The Book Pharmacy: prescriptions for starting Freshers’

By Emily Oliver, and Imogen Marchant.

Coming to university can be incredibly daunting. As part of Books’ new series The Book Pharmacy, three contributors, including our editor, offer prescriptions to soothe, escape from and counterbalance the fears of starting university.

Patrick Süskind’s Perfume.

Condition: Apathy, lethargy, feeling overwhelmed.

Reflecting on his craft in On Writing, Stephen King says ‘books are a uniquely portable kind of magic.’ Before you are repulsed by the horror master’s sickly sweet self-gratification, it must be clarified that he is referring to their ability to offer an instant escape hatch from reality. In the inevitable chaos of a new academic year both freshers and old timers alike are united in their occasional need for escape. Patrick Süskind’s Perfume is a deeply immersive and enchanting fable of obsession, desire and death; it offers the perfect escapism from 9ams and regrettable overindulgences in the pub. We follow Jean-Baptiste Grenouille, an orphan in eighteenth century France, born with an extraordinary sense of smell. His unique ability to distinguish between the scents around him and experience them in a compelling hyper sensory manner leads him to become a perfumer, before his life takes a decidedly darker turn. The narrative blends fantasy with fact, the fantastical depiction of his superhuman ability to smell grounded in the socio-historical instances of the plot and naturalistic descriptions of the environment and perfume production.

It promises to suck you in and spit you out again.

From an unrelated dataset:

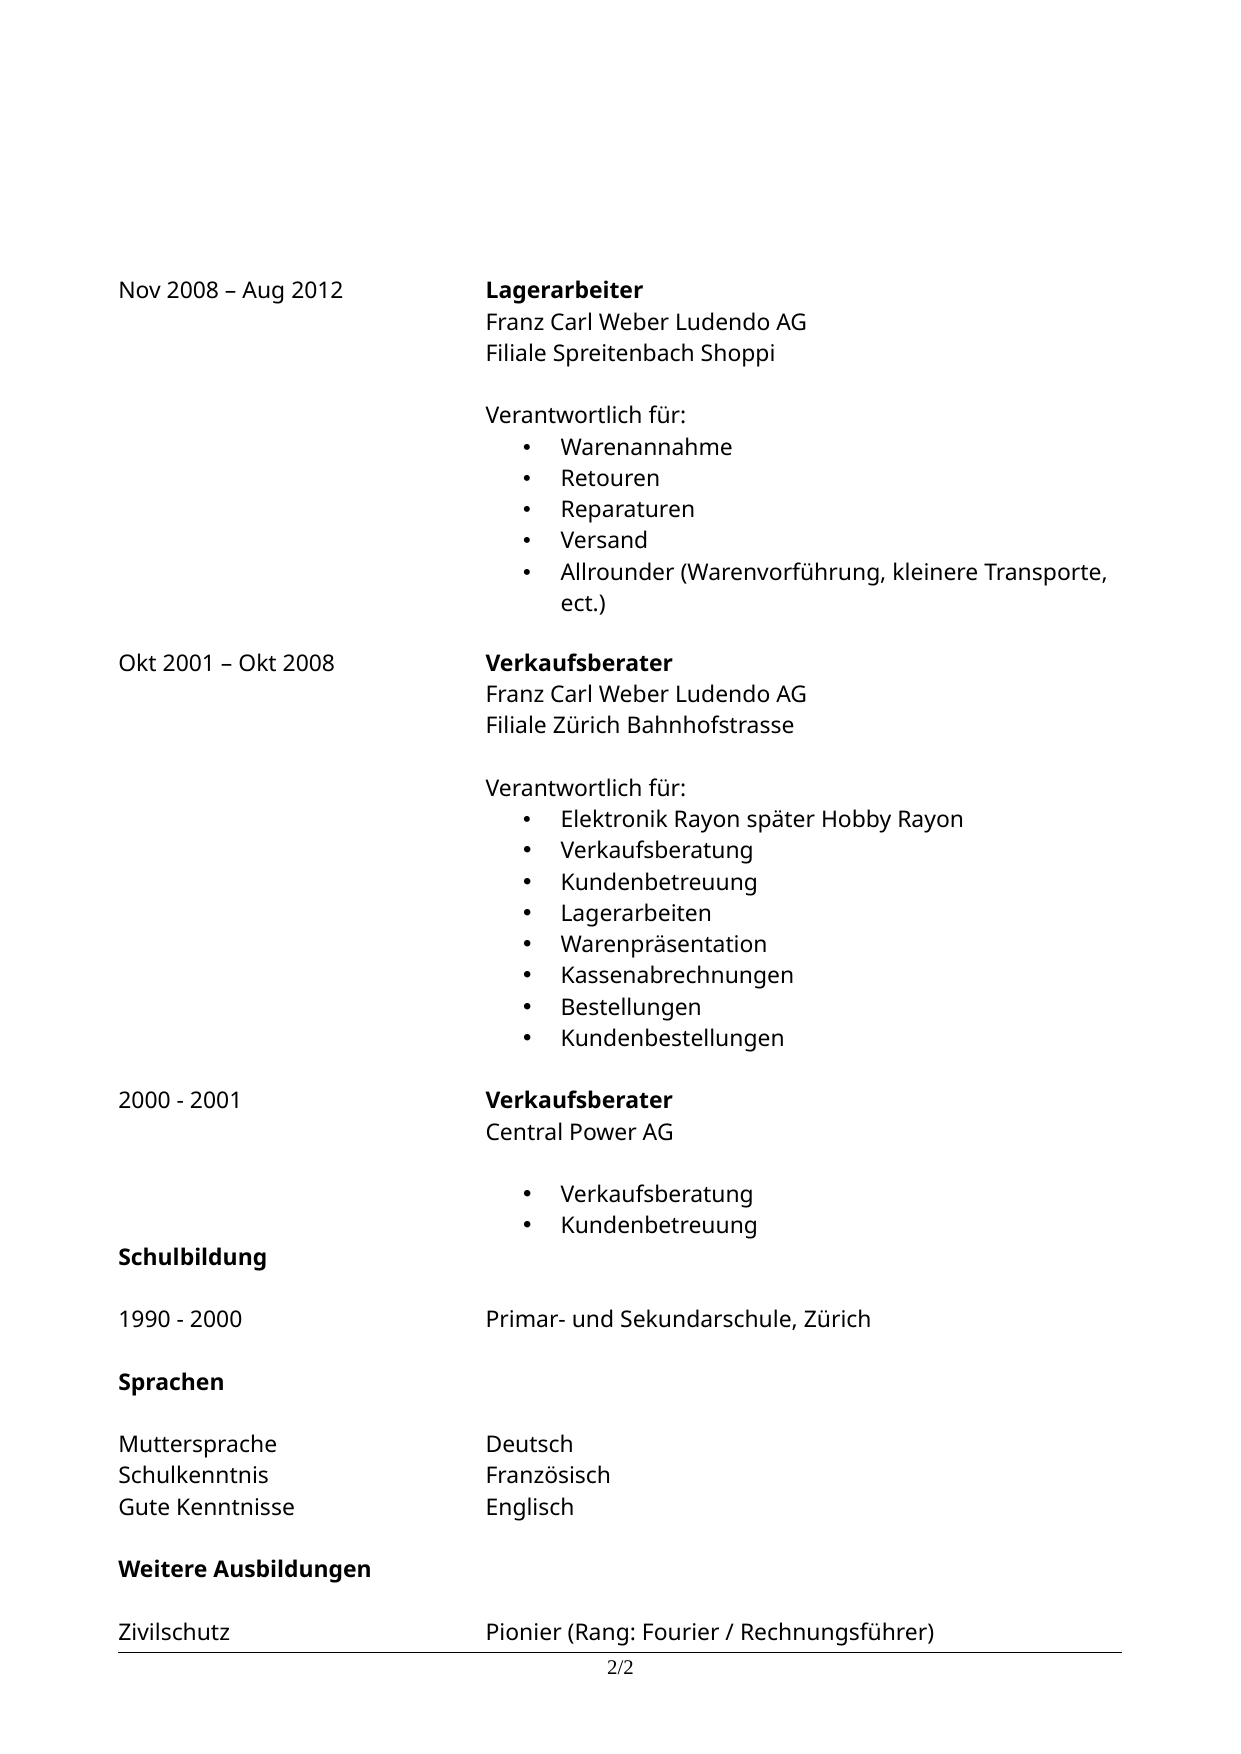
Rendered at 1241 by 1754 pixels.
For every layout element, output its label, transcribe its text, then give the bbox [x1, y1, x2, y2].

The prose of the novel is influenced by Grenouille’s perception of the world; he understands smell more than sight. The rich sensory language links typically visual cognitive activities with smell, leading to bewitching description and truly unique imagery. The tale is intoxicating, often dark but always entertaining. Like any good story, it promises to suck you in and spit you out again.

Aoifke Madeleine – Louisa May Alcott’s Little Women:

Condition: Loneliness, homesickness.

A book that I would recommend to all freshers is Little Women by Louisa May Alcott. I didn’t read it in Freshers’ Week, but instead read it throughout the Epiphany Term of my first year after buying a copy that Christmas. Sometimes, you just need a comfort book that will get you through times of loneliness. Little Women is one of the warmest novels I’ve ever read – it feels like a hug from an old friend – and during Freshers’ Week, I know it would have been my solace for my overwhelmed and very homesick self. In Epiphany, I would read a chapter most nights. It’s beautifully written, fast-paced, and the ultimate novel about ‘growing up’, which, when moving to university, most of us do! Overall, I would highly recommend Little Women for this reason. It’s grounding and so soothing – it’ll nurse your freshers’ flu and calm those first-year nerves within a few pages.

Beautifully written, fast-paced, and the ultimate novel about ‘growing up.

Imogen Marchant, Books Editor – P.G. Wodehouse’s The Mating Season:

Condition: Regret, feeling in need of comfort.

Oh, Bertie! Whatever situation you’ve found yourself in, it is probably not as sticky as those experienced by a certain Bertram Wilberforce Wooster. Even if you are about to be put up in front of a judge for stealing a policeman’s helmet, or to walk down the aisle to yet another less-than-suitable fiancée, at least Bertie will be there with you. P. G. Wodehouse is the master of escapist comedy, and this particular selection from the Jeeves and Wooster series is the perfect antidote to the often overwhelming chaos of Freshers’ Week. Time and time again, I have found solace in the craftsmanship of Wodehouse’s prose, the hilarity of his dialogue and the unshakeable knowledge that, in this world at least, everything will eventually be alright. If Bertie can escape the clutches of Madeline Bassett, you can get through your hangover.

Whatever situation you’ve found yourself in, it is probably not as sticky as those experienced by a certain Bertram Wilberforce Wooster.